Zimbabwe’s Higher and Tertiary Education Minister Professor Amon Murwira has challenged institutions of higher learning to adopt international best practices and raise their overall institutional quality, including student accommodation, as a first step towards the development of a national institutional framework for the internationalisation of higher education.
In reference to the squalid conditions in which many students reside due to chronic shortages of campus accommodation, Murwira told a conference, held last week in Harare and focused on internationalisation of the sector, that the system needs to construct infrastructure that conforms to international standards before it can invite students and staff as part of internationalisation initiatives.
“We are also saying if you want to be truly international, we cannot have our students studying in holes. Surely you cannot claim to be international when your students are sleeping 10 to a room … Infrastructure development is a very important component of internationalisation,” said Murwira.
Murwira said the country’s higher and tertiary education system must also have predictable order, be transparent and harmonised. “We no longer want an opaque system. If you want to be trusted, be transparent,” he said.
Investor interest
The minister said the higher education sector can raise billions of dollars and build its own infrastructure following renewed investor interest in the sector and responsible deployment of available resources such as the Zimbabwe Manpower Development Fund.
“I know that we are going to raise billions of dollars and the higher and tertiary education sector shall be an area of growth in the economy, creating infrastructure, innovations, economic opportunities and jobs for export. I’m dreaming of a future where the sector becomes the prime export industry.”
He said when the country has transparent education systems, relevant skills, infrastructure that is top-notch and has adopted international best practices in everything it does, then it was ready for the world.
As a strategy to promote internationalisation, Murwira said his ministry had facilitated the development of a National Qualifications Framework that will harmonise learning programmes and learner mobility within and outside Zimbabwe, and a National Skills Audit, the results of which show an urgent need to bridge the skills gaps. The two initiatives will be launched in the coming weeks.
Progression and standardisation
“The National Skills Audit is showing us that although we have high education levels, our skills levels are only at 38%. Also, our system was not very fair: when one finished a course at a polytechnic or teacher training college and then went to university, one would be treated like an Advanced Level student. The system must recognise work being done by other components of itself. We want to ensure there is progression and that our courses are standardised across the system. Every degree must have a professional body,” he added.

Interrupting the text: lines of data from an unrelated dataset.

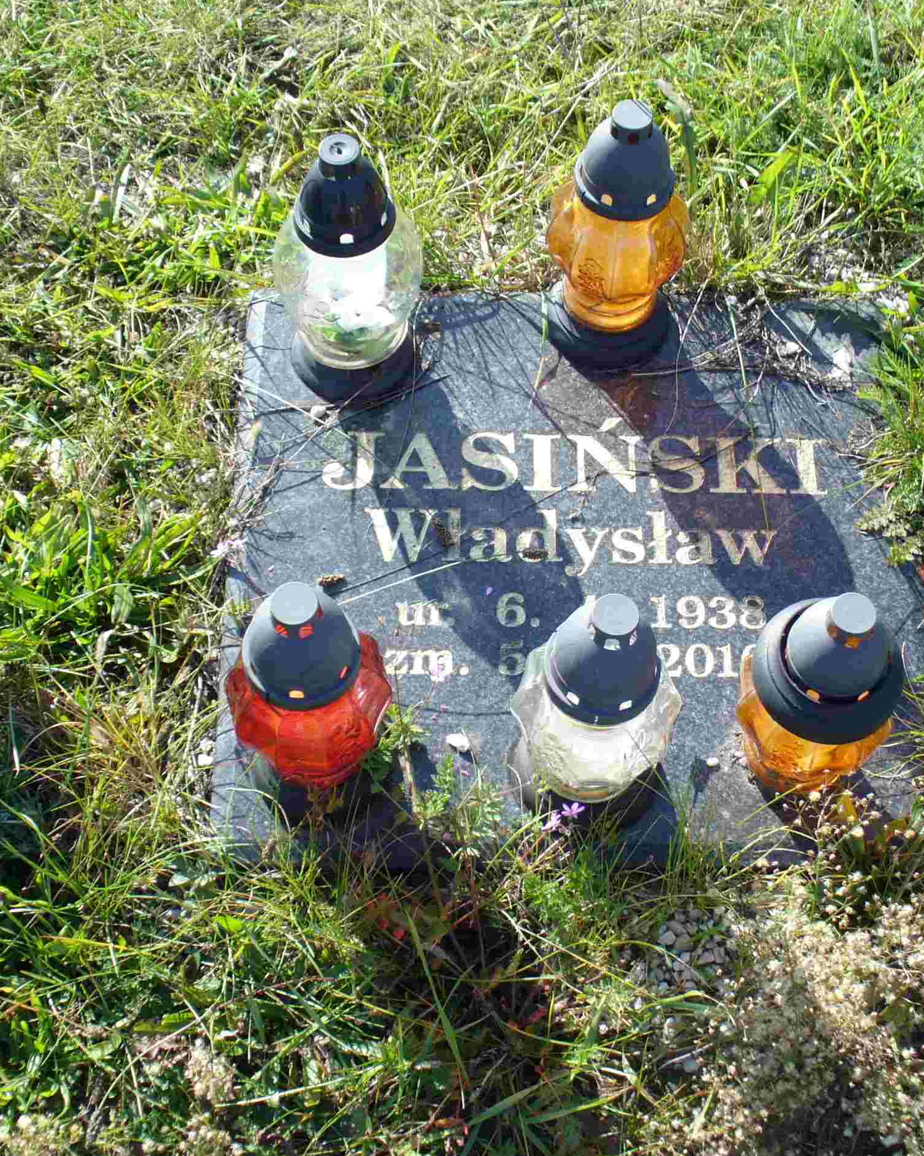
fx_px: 1675
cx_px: 539
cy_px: 586
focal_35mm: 49
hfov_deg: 30.8
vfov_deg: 38.1
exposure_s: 1/400
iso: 80
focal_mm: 6.1
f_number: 2.8
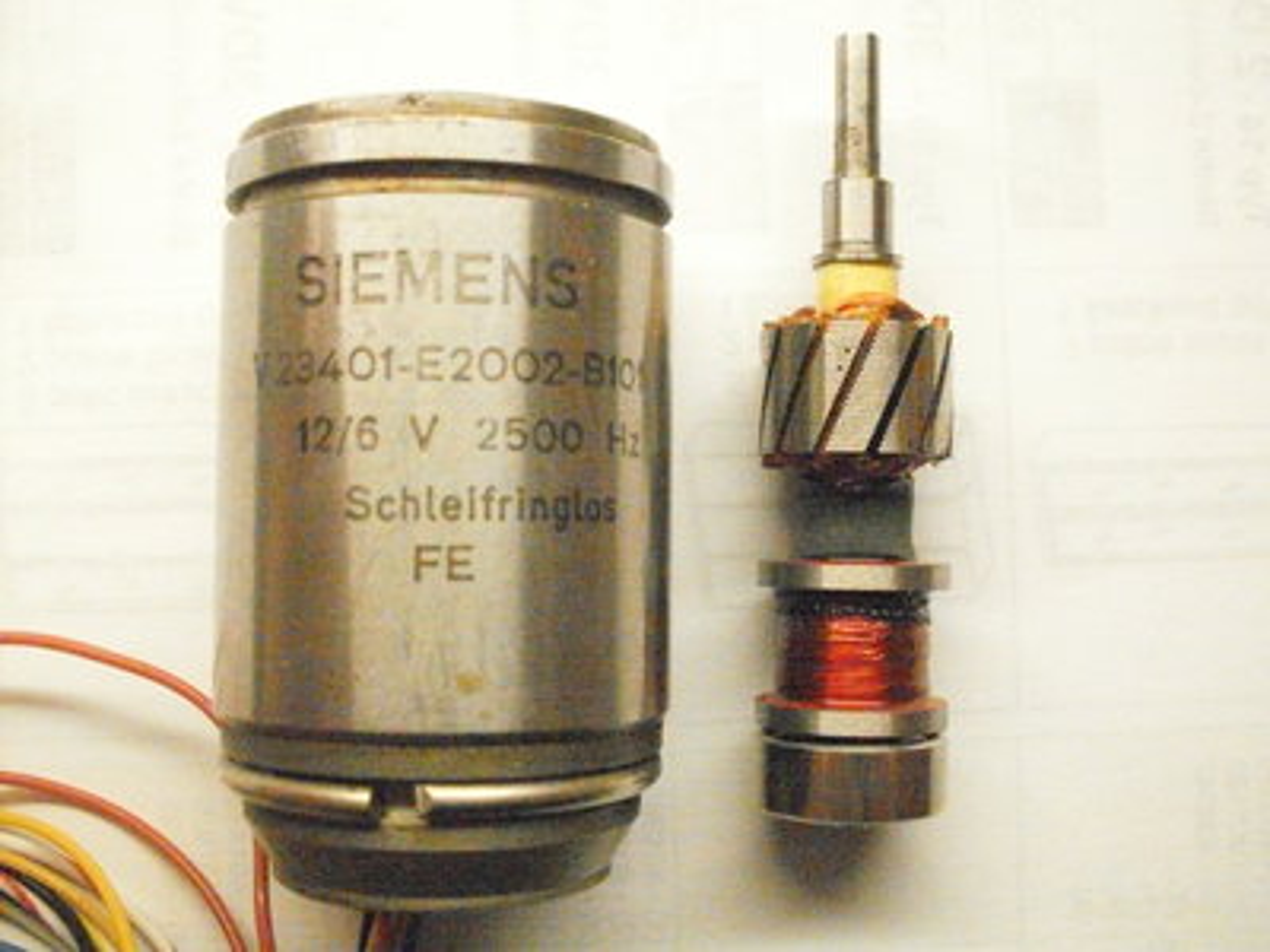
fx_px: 1394
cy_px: 476
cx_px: 635
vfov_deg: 37.7
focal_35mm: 38
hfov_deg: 49.0
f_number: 8.4
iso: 1000
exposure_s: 1/45
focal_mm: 6.3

Dr Evelyn Garwe, acting director of the Zimbabwe Council for Higher Education, the country’s higher education regulator, which is overseeing the internationalisation process, said university vice-chancellors met last year and developed a theory of change on internationalisation of higher and tertiary education.
She said the internationalisation of higher and tertiary education entailed the recruitment of foreign students, fostering active partnerships with foreign institutions, sending students to study abroad, setting up overseas campuses for local institutions, international research collaborations, engagement in global enterprise development and participation on international platforms for teaching and research.
Professor Ranga Zinyemba, vice-chancellor of Chinhoyi University of Technology, said universities had come up with “tangible outputs” to achieve internationalisation.
“As universities we have come up with tangible outputs to achieve our goal to internationalise. This includes attractive programmes, favourable immigration and government policies, systems which give foreign staff the ability to remit money, political stability and having our staff publish in high impact journals,” he said.
Furthermore, universities must develop harmonised programmes and achieve favourable international rankings, he said.
In response to the minister’s comments, Zinyemba said the higher education sector was clearly dissatisfied with its current state and condition, but with clear vision, commitment, togetherness, friends and experience, it could triumph over its challenges.
Challenges
Dr Juliet Thondhlana, researcher at the University of Nottingham in the United Kingdom, who conducted a scoping study on internationalisation of higher and tertiary education in December 2017 covering six of the country’s 24 universities, said many universities were already engaged in internationalisation activities and had some internationalisation structures, but many of them were facing challenges.
“Some of the challenges include the political environment, sanctions, different entry requirements from other institutions of higher learning in the Southern African Development Community region and beyond, immigration controls, financial constraints, language barriers, shortages of lecturers with PhDs and a lack of harmonised guidelines on internationalisation of higher education that universities can follow to come up with their own institutional policies,” said Thondhlana.
To achieve internationalisation, the universities called for policy guidelines, a national internationalisation policy, internationalisation structures such as international offices, and overseas campuses.
“It was felt that if these tools can be secured, Zimbabwe would then have an increased presence of international students and staff, and mobility.”